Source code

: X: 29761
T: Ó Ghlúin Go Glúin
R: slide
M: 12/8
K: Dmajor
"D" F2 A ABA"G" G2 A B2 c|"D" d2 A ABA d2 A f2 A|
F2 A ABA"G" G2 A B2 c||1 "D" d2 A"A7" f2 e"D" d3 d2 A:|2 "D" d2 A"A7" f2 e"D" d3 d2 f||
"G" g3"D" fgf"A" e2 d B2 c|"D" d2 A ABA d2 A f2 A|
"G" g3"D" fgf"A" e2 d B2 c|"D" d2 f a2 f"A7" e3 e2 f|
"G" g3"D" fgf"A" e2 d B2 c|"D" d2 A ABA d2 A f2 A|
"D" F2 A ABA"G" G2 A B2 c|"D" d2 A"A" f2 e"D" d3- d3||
======
Required work - Could you repeat every record above exactly as it appears?

Answer space -
Source code

: X: 29761
T: Ó Ghlúin Go Glúin
R: slide
M: 12/8
K: Dmajor
"D" F2 A ABA"G" G2 A B2 c|"D" d2 A ABA d2 A f2 A|
F2 A ABA"G" G2 A B2 c||1 "D" d2 A"A7" f2 e"D" d3 d2 A:|2 "D" d2 A"A7" f2 e"D" d3 d2 f||
"G" g3"D" fgf"A" e2 d B2 c|"D" d2 A ABA d2 A f2 A|
"G" g3"D" fgf"A" e2 d B2 c|"D" d2 f a2 f"A7" e3 e2 f|
"G" g3"D" fgf"A" e2 d B2 c|"D" d2 A ABA d2 A f2 A|
"D" F2 A ABA"G" G2 A B2 c|"D" d2 A"A" f2 e"D" d3- d3||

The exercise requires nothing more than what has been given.